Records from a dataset
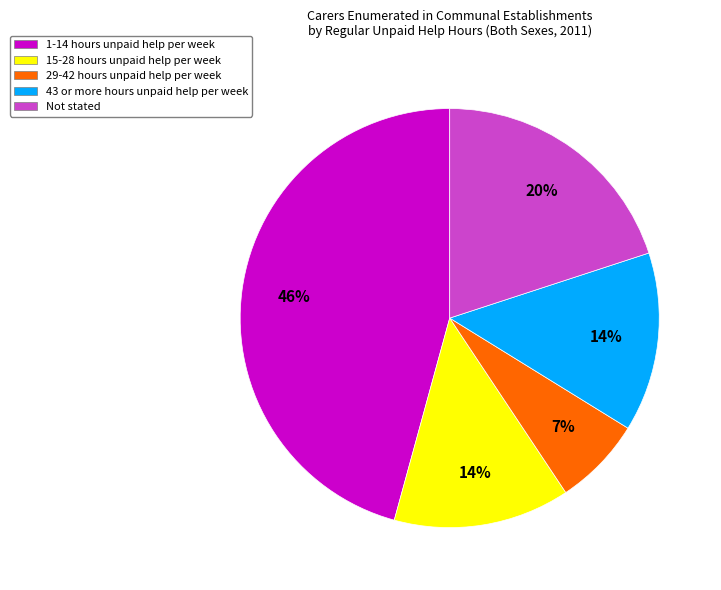

What percentage is the 15-28 hours unpaid help per week slice, to the nearest percent?

14%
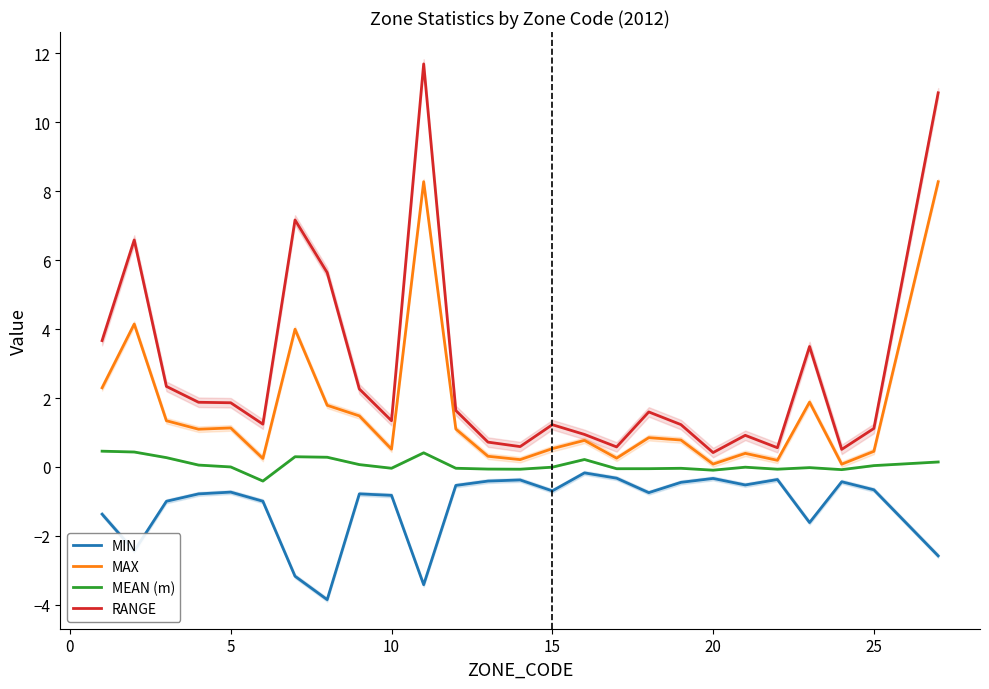

In RANGE, how many points are lower than both neighbors (excluding endpoints)?

7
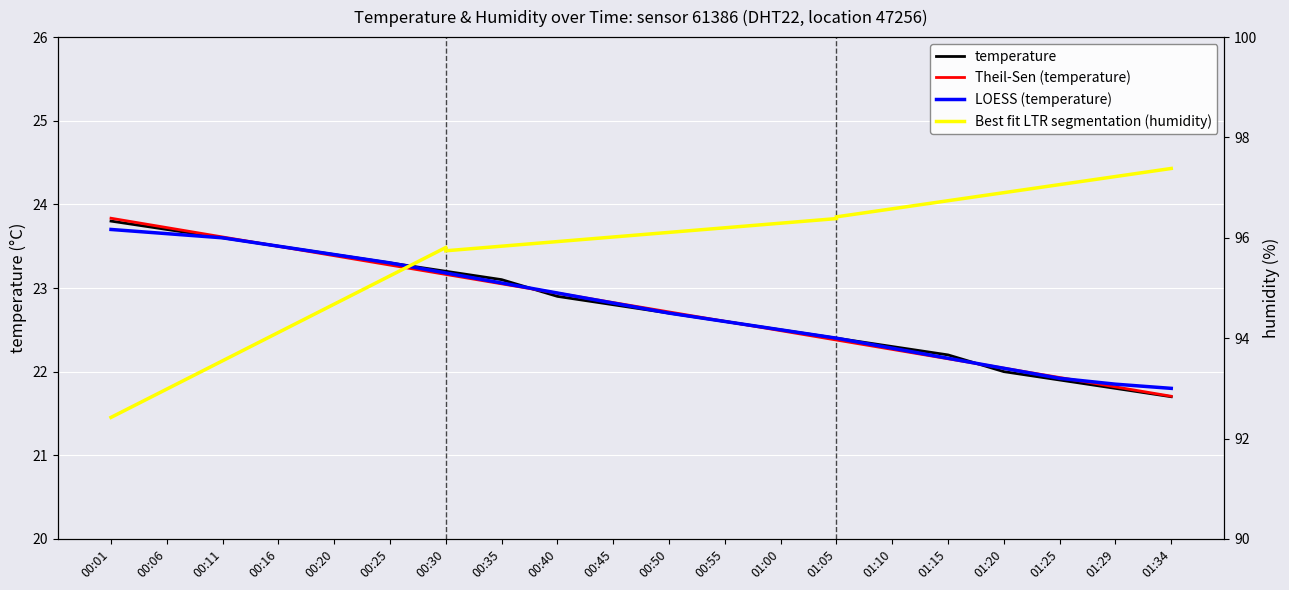

At which label is humidity closest to 94?

00:11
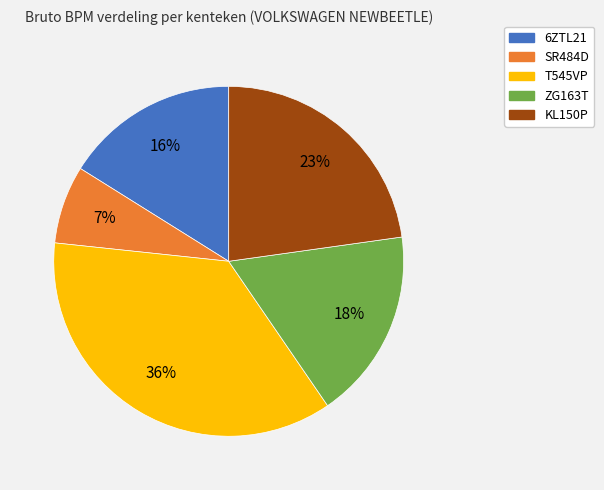

To the nearest percent, what percentage of the pie is 6ZTL21?

16%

Instruction: Output every one of the records above verbatim, omitting the pictures.

Answer to the exercise:
What percentage is the 15-28 hours unpaid help per week slice, to the nearest percent?

14%

In RANGE, how many points are lower than both neighbors (excluding endpoints)?

7

At which label is humidity closest to 94?

00:11

To the nearest percent, what percentage of the pie is 6ZTL21?

16%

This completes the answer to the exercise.